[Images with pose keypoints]
========================================================================

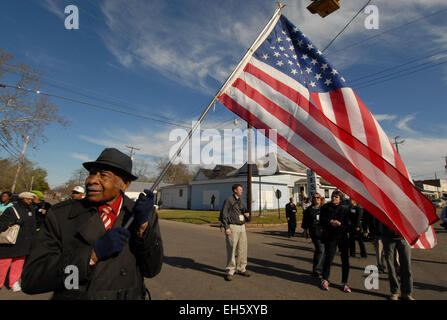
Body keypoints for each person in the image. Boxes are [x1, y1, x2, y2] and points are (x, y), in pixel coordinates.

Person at [21, 148, 163, 299]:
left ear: (124, 184)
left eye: (103, 175)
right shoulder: (60, 215)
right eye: (92, 173)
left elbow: (151, 270)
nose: (91, 180)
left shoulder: (140, 215)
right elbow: (32, 280)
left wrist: (143, 229)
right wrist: (91, 256)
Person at [0, 192, 37, 292]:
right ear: (22, 199)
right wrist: (13, 222)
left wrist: (34, 239)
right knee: (4, 264)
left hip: (24, 242)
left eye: (31, 199)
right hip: (11, 242)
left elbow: (33, 226)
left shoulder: (31, 210)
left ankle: (14, 282)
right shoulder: (12, 209)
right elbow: (1, 224)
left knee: (19, 264)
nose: (30, 201)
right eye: (27, 199)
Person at [320, 191, 352, 293]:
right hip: (330, 236)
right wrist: (330, 222)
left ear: (340, 199)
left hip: (342, 236)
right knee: (329, 257)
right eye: (333, 196)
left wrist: (340, 224)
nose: (334, 198)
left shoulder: (345, 209)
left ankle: (344, 282)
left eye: (336, 197)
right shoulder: (325, 207)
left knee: (345, 260)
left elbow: (349, 224)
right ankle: (325, 279)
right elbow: (321, 220)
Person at [220, 184, 251, 281]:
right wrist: (226, 227)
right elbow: (223, 214)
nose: (242, 191)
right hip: (232, 227)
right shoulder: (229, 200)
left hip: (242, 227)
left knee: (243, 248)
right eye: (240, 189)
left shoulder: (241, 201)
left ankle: (242, 268)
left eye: (242, 189)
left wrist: (247, 215)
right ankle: (230, 270)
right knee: (232, 249)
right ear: (235, 190)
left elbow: (244, 211)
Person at [379, 221, 415, 300]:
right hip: (388, 237)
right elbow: (377, 217)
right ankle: (395, 291)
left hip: (404, 237)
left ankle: (407, 293)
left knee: (406, 266)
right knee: (391, 268)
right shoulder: (385, 208)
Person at [301, 193, 325, 277]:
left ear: (320, 198)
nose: (316, 199)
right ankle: (317, 270)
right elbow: (305, 221)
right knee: (320, 249)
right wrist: (305, 231)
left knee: (320, 251)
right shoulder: (309, 209)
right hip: (314, 232)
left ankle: (317, 267)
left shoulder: (324, 208)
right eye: (314, 198)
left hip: (324, 232)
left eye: (318, 197)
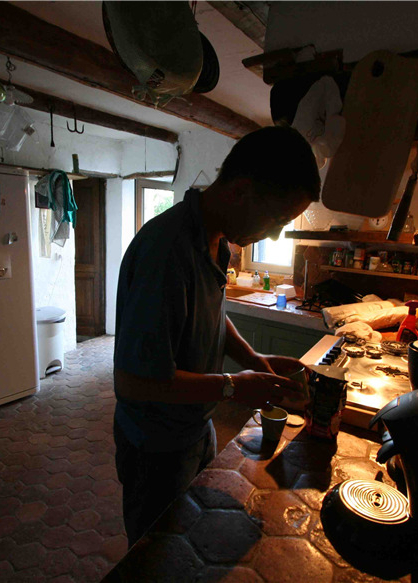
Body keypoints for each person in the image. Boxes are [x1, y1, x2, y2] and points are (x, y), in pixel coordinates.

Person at [112, 125, 322, 546]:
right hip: (155, 444)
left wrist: (253, 361)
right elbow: (135, 381)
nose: (277, 234)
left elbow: (212, 315)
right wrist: (232, 386)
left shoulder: (216, 241)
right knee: (156, 554)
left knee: (189, 537)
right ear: (241, 191)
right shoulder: (166, 252)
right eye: (279, 219)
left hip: (194, 426)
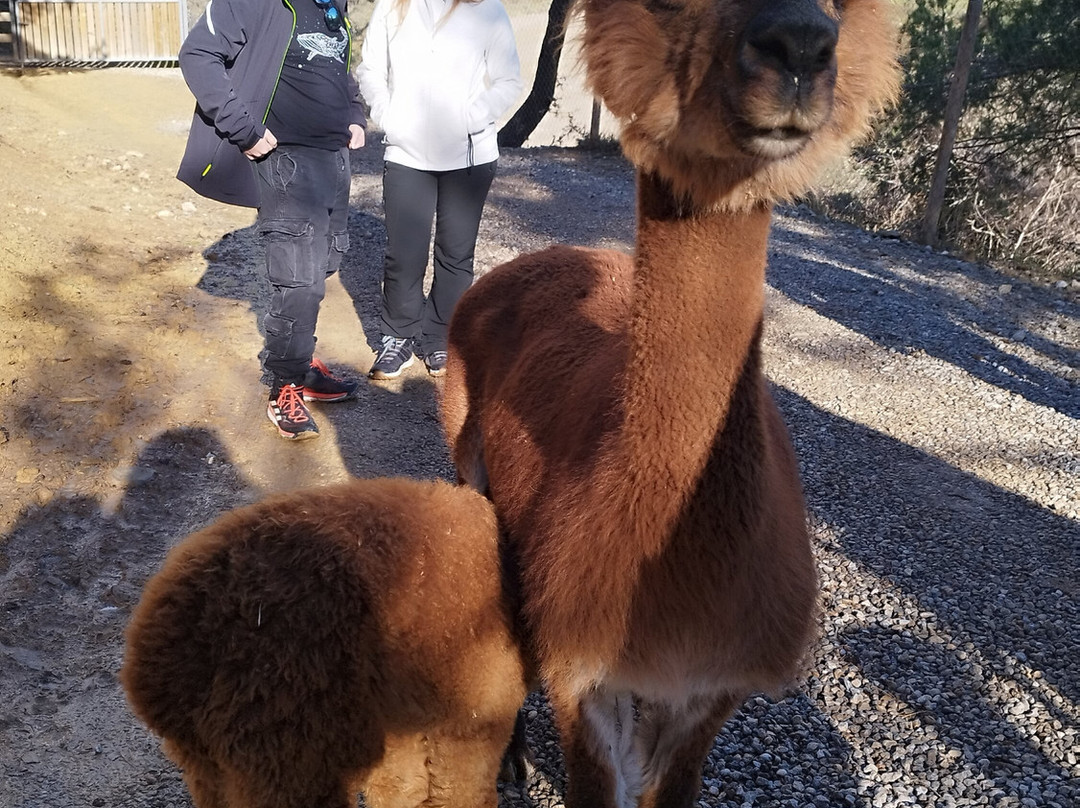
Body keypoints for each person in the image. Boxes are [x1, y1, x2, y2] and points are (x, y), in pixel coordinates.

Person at [176, 0, 368, 440]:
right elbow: (198, 54)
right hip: (285, 160)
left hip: (333, 160)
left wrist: (355, 114)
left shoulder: (331, 4)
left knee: (324, 266)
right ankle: (284, 385)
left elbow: (339, 69)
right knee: (298, 281)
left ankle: (300, 363)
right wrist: (242, 128)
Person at [357, 0, 522, 379]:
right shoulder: (390, 8)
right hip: (407, 153)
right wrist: (389, 117)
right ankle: (397, 337)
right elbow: (370, 71)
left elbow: (508, 80)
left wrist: (471, 118)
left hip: (469, 155)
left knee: (455, 254)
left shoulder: (487, 10)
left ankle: (439, 337)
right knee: (404, 253)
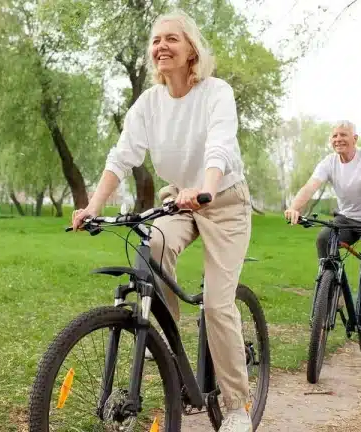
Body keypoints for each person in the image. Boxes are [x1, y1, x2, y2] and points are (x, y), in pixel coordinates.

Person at [71, 9, 254, 432]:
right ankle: (170, 344)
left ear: (191, 49)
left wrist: (205, 188)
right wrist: (93, 205)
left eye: (172, 38)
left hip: (222, 201)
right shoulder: (150, 103)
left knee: (217, 306)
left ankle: (237, 407)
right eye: (156, 40)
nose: (161, 46)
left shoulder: (215, 92)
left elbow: (220, 148)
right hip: (179, 200)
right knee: (149, 242)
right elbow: (121, 156)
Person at [285, 120, 361, 359]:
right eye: (334, 135)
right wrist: (294, 207)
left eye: (343, 135)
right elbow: (310, 186)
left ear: (355, 138)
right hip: (347, 219)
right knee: (324, 239)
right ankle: (335, 291)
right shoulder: (329, 162)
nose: (338, 139)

========================================================================

> **Prompt**: Could you copy the data above exactly, leaving the pictures out?

> **Solution below**:
Body keypoints for each person in the image. Boxes are [x1, y1, x2, y2] and points are (x, y), in pixel coordinates.

Person at [21, 148, 163, 299]:
left ear: (124, 184)
left eye: (103, 175)
right shoulder: (60, 215)
right eye: (92, 173)
left elbow: (151, 270)
nose: (91, 180)
left shoulder: (140, 215)
right elbow: (32, 280)
left wrist: (143, 229)
right wrist: (91, 256)
Person at [0, 192, 37, 292]:
right ear: (22, 199)
right wrist: (13, 222)
left wrist: (34, 239)
right knee: (4, 264)
left hip: (24, 242)
left eye: (31, 199)
right hip: (11, 242)
left elbow: (33, 226)
left shoulder: (31, 210)
left ankle: (14, 282)
right shoulder: (12, 209)
right elbow: (1, 224)
left knee: (19, 264)
nose: (30, 201)
right eye: (27, 199)
Person at [320, 191, 352, 293]:
right hip: (330, 236)
right wrist: (330, 222)
left ear: (340, 199)
left hip: (342, 236)
right knee: (329, 257)
right eye: (333, 196)
left wrist: (340, 224)
nose: (334, 198)
left shoulder: (345, 209)
left ankle: (344, 282)
left eye: (336, 197)
right shoulder: (325, 207)
left knee: (345, 260)
left elbow: (349, 224)
right ankle: (325, 279)
right elbow: (321, 220)
Person at [220, 184, 251, 281]:
right wrist: (226, 227)
right elbow: (223, 214)
nose: (242, 191)
right hip: (232, 227)
right shoulder: (229, 200)
left hip: (242, 227)
left knee: (243, 248)
right eye: (240, 189)
left shoulder: (241, 201)
left ankle: (242, 268)
left eye: (242, 189)
left wrist: (247, 215)
right ankle: (230, 270)
right knee: (232, 249)
right ear: (235, 190)
left elbow: (244, 211)
Person at [379, 221, 415, 300]:
right hip: (388, 237)
right elbow: (377, 217)
right ankle: (395, 291)
left hip: (404, 237)
left ankle: (407, 293)
left knee: (406, 266)
right knee: (391, 268)
right shoulder: (385, 208)
Person at [301, 193, 325, 277]:
left ear: (320, 198)
nose: (316, 199)
right ankle: (317, 270)
right elbow: (305, 221)
right knee: (320, 249)
right wrist: (305, 231)
left knee: (320, 251)
right shoulder: (309, 209)
right hip: (314, 232)
left ankle: (317, 267)
left shoulder: (324, 208)
right eye: (314, 198)
left hip: (324, 232)
left eye: (318, 197)
Body keypoints for each person in the image. Boxes are [x1, y1, x2, y2] and points are (x, y), in pixel coordinates.

Person at [112, 125, 322, 546]:
right hip: (155, 444)
left wrist: (253, 361)
right elbow: (135, 381)
nose: (277, 234)
left elbow: (212, 315)
right wrist: (232, 386)
left shoulder: (216, 241)
right knee: (156, 554)
left knee: (189, 537)
right ear: (241, 191)
right shoulder: (166, 252)
right eye: (279, 219)
left hip: (194, 426)
Body keypoints for each person in the image. Boxes are [x1, y1, x2, y2] and points are (x, y), in pixel coordinates.

Person at [176, 0, 368, 440]:
right elbow: (198, 54)
right hip: (285, 160)
left hip: (333, 160)
left wrist: (355, 114)
left shoulder: (331, 4)
left knee: (324, 266)
right ankle: (284, 385)
left elbow: (339, 69)
right knee: (298, 281)
left ankle: (300, 363)
right wrist: (242, 128)
Person at [357, 0, 522, 379]:
right shoulder: (390, 8)
right hip: (407, 153)
right wrist: (389, 117)
right ankle: (397, 337)
right elbow: (370, 71)
left elbow: (508, 80)
left wrist: (471, 118)
left hip: (469, 155)
left knee: (455, 254)
left shoulder: (487, 10)
left ankle: (439, 337)
right knee: (404, 253)
Body keypoints for each person in the image. Boxes are [x1, y1, x2, y2] and points are (x, y), in pixel coordinates.

Person at [71, 9, 254, 432]:
right ankle: (170, 344)
left ear: (191, 49)
left wrist: (205, 188)
right wrist: (93, 205)
left eye: (172, 38)
left hip: (222, 201)
right shoulder: (150, 103)
left knee: (217, 306)
left ankle: (237, 407)
right eye: (156, 40)
nose: (161, 46)
left shoulder: (215, 92)
left elbow: (220, 148)
right hip: (179, 200)
right knee: (149, 242)
right elbow: (121, 156)
Person at [285, 120, 361, 359]:
right eye: (334, 135)
right wrist: (294, 207)
left eye: (343, 135)
right elbow: (310, 186)
left ear: (355, 138)
right hip: (347, 219)
right knee: (324, 239)
right ankle: (335, 291)
right shoulder: (329, 162)
nose: (338, 139)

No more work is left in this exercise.